Please retype the material beneath this task exactly, starting with its first line and finishing with the line containing "adenocarcinoma was stained".

» **Dataset extract**:
--- START ---

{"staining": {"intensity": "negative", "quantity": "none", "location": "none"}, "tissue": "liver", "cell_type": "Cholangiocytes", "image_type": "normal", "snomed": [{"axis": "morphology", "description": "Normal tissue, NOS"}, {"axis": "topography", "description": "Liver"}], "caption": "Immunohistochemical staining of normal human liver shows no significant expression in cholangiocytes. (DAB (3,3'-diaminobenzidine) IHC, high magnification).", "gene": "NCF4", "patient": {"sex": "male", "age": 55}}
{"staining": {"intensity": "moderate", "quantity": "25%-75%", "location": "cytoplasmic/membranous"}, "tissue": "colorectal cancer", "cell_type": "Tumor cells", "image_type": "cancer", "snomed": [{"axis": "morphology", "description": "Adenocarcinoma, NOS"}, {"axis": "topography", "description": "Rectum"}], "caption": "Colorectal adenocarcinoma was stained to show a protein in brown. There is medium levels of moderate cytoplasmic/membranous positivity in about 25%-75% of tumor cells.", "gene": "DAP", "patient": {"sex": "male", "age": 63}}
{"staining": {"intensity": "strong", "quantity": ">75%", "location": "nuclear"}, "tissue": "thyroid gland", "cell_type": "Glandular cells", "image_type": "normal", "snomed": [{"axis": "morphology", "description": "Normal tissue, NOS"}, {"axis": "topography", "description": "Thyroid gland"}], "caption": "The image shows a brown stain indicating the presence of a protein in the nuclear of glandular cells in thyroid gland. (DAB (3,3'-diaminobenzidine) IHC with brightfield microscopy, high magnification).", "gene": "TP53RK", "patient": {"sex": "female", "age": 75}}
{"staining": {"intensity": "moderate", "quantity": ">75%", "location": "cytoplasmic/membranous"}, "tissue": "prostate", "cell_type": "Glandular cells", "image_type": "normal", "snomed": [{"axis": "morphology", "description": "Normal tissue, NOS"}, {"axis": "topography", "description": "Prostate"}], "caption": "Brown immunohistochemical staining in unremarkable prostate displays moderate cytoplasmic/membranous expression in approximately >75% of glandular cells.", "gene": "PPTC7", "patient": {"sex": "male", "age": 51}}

--- END ---

» **Exercise solution**:
{"staining": {"intensity": "negative", "quantity": "none", "location": "none"}, "tissue": "liver", "cell_type": "Cholangiocytes", "image_type": "normal", "snomed": [{"axis": "morphology", "description": "Normal tissue, NOS"}, {"axis": "topography", "description": "Liver"}], "caption": "Immunohistochemical staining of normal human liver shows no significant expression in cholangiocytes. (DAB (3,3'-diaminobenzidine) IHC, high magnification).", "gene": "NCF4", "patient": {"sex": "male", "age": 55}}
{"staining": {"intensity": "moderate", "quantity": "25%-75%", "location": "cytoplasmic/membranous"}, "tissue": "colorectal cancer", "cell_type": "Tumor cells", "image_type": "cancer", "snomed": [{"axis": "morphology", "description": "Adenocarcinoma, NOS"}, {"axis": "topography", "description": "Rectum"}], "caption": "Colorectal adenocarcinoma was stained to show a protein in brown. There is medium levels of moderate cytoplasmic/membranous positivity in about 25%-75% of tumor cells.", "gene": "DAP", "patient": {"sex": "male", "age": 63}}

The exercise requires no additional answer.